There will be a hearing before a judge. The petitioner must present evidence of the need for guardianship. The petitioner usually must prove: that the person lacks sufficient understanding or capacity to make responsible decisions; that this lack of capacity is caused by a disability; and that no less restrictive alternatives are available.The petitioner must also show that the proposed guardian is fit to be appointed, is capable of carrying out the responsibilities of a guardian, and that no one of higher priority (for example a parent) is available.
Generally, for the hearing, two attorneys are involved (one representing the person asking the court to appoint a guardian and one representing the best interests of the person to be cared for. Witnesses such as the person’s doctor or other providers or friends or family may be called to provide information on the person’s level of functioning.
Anyone, including the person who is to be under the guardianship, can object to the appointment of a guardian in general, or to a specific choice that the guardian makes. There are different processes through different courts but generally, any objections involve a hearing and filing papers with the court.
5. Determining competency
To obtain a guardianship, a judge must determine that the person does not have the capacity to care for him or herself in some way. Determining capacity is important because the degree to which a person is capable of making an informed decision relates to which decisions he or she can make. Capacity is a fluid concept depending on the person, the circumstances, and the decision to be made. A person can be competent to make some decisions, but not others.
Usually, an affidavit, a statement written under oath, from a medical doctor attesting to the person’s level of functioning, decision-making ability, prognosis and diagnosis must be used to support a claim that a guardianship is necessary.

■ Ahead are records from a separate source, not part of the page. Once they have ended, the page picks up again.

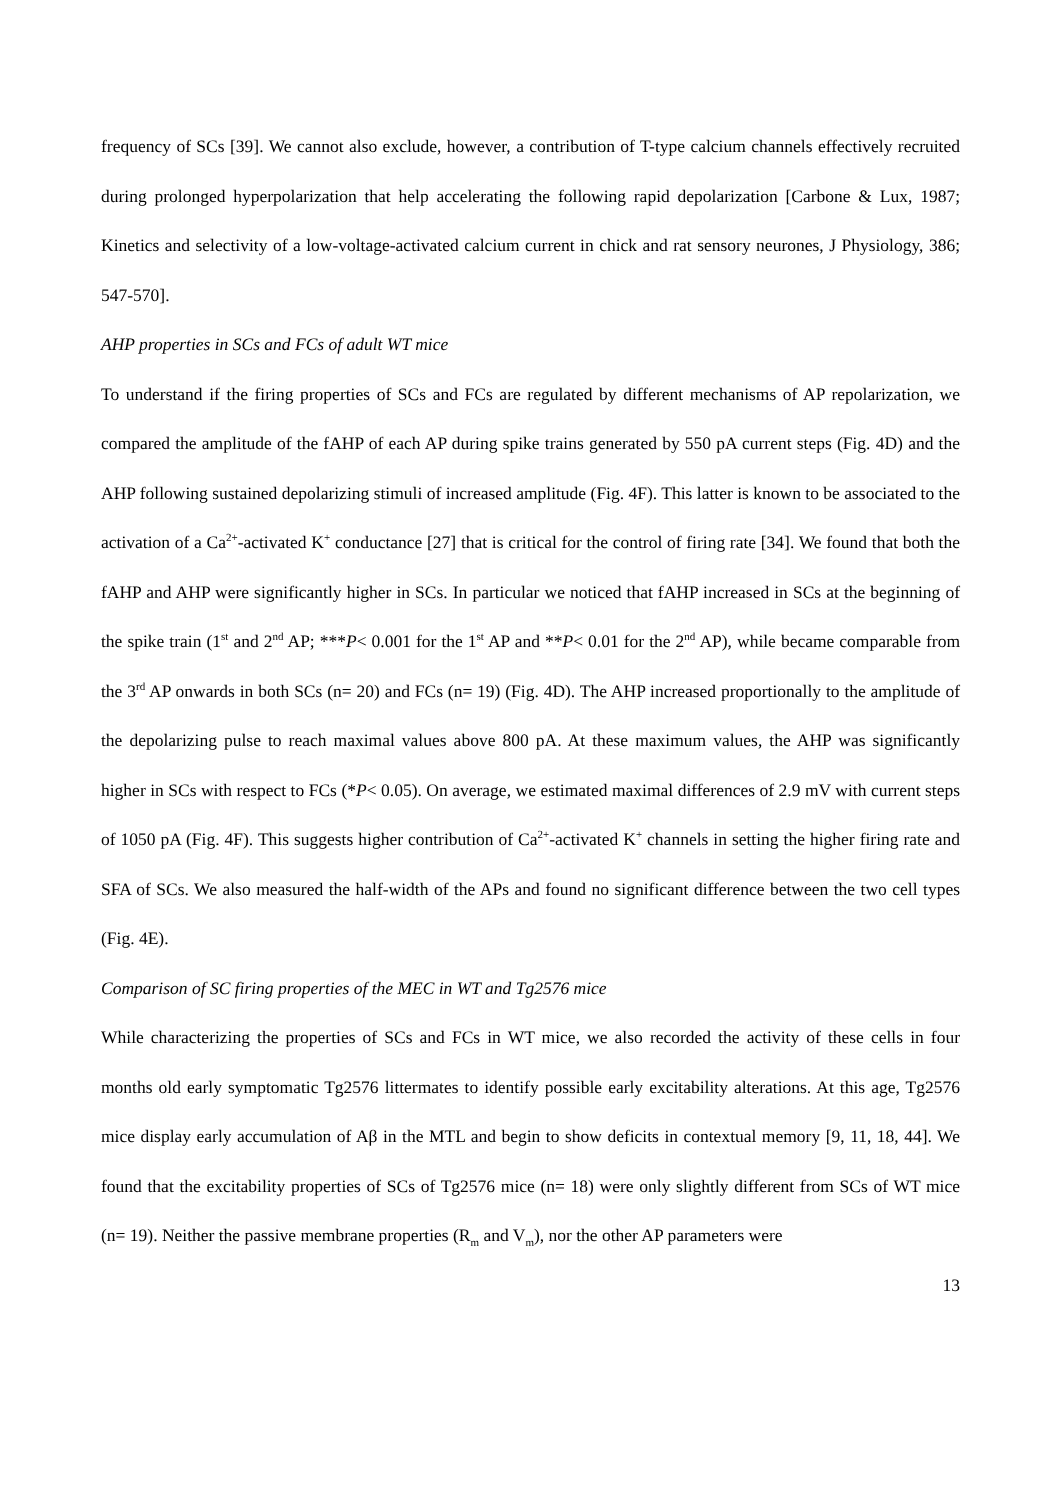frequency of SCs [39]. We cannot also exclude, however, a contribution of T-type calcium channels effectively recruited during prolonged hyperpolarization that help accelerating the following rapid depolarization [Carbone & Lux, 1987; Kinetics and selectivity of a low-voltage-activated calcium current in chick and rat sensory neurones, J Physiology, 386; 547-570].
AHP properties in SCs and FCs of adult WT mice
To understand if the firing properties of SCs and FCs are regulated by different mechanisms of AP repolarization, we compared the amplitude of the fAHP of each AP during spike trains generated by 550 pA current steps (Fig. 4D) and the AHP following sustained depolarizing stimuli of increased amplitude (Fig. 4F). This latter is known to be associated to the activation of a Ca<sup>2+</sup>-activated K<sup>+</sup> conductance [27] that is critical for the control of firing rate [34]. We found that both the fAHP and AHP were significantly higher in SCs. In particular we noticed that fAHP increased in SCs at the beginning of the spike train (1<sup>st</sup> and 2<sup>nd</sup> AP; ***P< 0.001 for the 1<sup>st</sup> AP and **P< 0.01 for the 2<sup>nd</sup> AP), while became comparable from the 3<sup>rd</sup> AP onwards in both SCs (n= 20) and FCs (n= 19) (Fig. 4D). The AHP increased proportionally to the amplitude of the depolarizing pulse to reach maximal values above 800 pA. At these maximum values, the AHP was significantly higher in SCs with respect to FCs (*P< 0.05). On average, we estimated maximal differences of 2.9 mV with current steps of 1050 pA (Fig. 4F). This suggests higher contribution of Ca<sup>2+</sup>-activated K<sup>+</sup> channels in setting the higher firing rate and SFA of SCs. We also measured the half-width of the APs and found no significant difference between the two cell types (Fig. 4E).
Comparison of SC firing properties of the MEC in WT and Tg2576 mice
While characterizing the properties of SCs and FCs in WT mice, we also recorded the activity of these cells in four months old early symptomatic Tg2576 littermates to identify possible early excitability alterations. At this age, Tg2576 mice display early accumulation of Aβ in the MTL and begin to show deficits in contextual memory [9, 11, 18, 44]. We found that the excitability properties of SCs of Tg2576 mice (n= 18) were only slightly different from SCs of WT mice (n= 19). Neither the passive membrane properties (R<sub>m</sub> and V<sub>m</sub>), nor the other AP parameters were
13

However, depending on the state law, more evidence, like an evaluation by a psychologist, school performance records, prior medical records or testimony from the person and his or her support network may be necessary to establish the need for a guardian.
The standards differ from state to state so it is important to check the law where you live. In general, there must be clear and convincing evidence that a person lacks understanding to make or communicate decisions or is unable to manage his property and affairs effectively due to disability.
6. What are the powers and duties of a guardian?
The court will outline the powers and duties given to the guardian and those powers and duties will be only those necessary to provide for the demonstrated need of the person with a disability (i.e., for a specific type of decision, or of the person, of the property, or both).
There are some instances where the guardian must ask special permission from the court like in the case of a life-threatening medical treatment or changes in where the person will live (i.e., selling property or moving the person to a facility or group home).
The guardian usually must file a regular (usually annual) report with the court. The report allows the court to supervise the guardian’s actions, to verify the person’s needs are being met, and to question whether the guardianship should be modified or terminated. In the case of finances, the guardian must provide a record of everything done with the property under the guardianship order.
If a guardian fails to perform the duties of that position appropriately, she may be removed or subject to other court sanctions.
It is important to keep in mind that laws governing guardianship can vary from state to state. The information in this article is general and not intended to present the rules for any particular state. Prior to seeking guardianship in your state, be sure to check the applicable laws or consult with an attorney specializing in guardianship issues.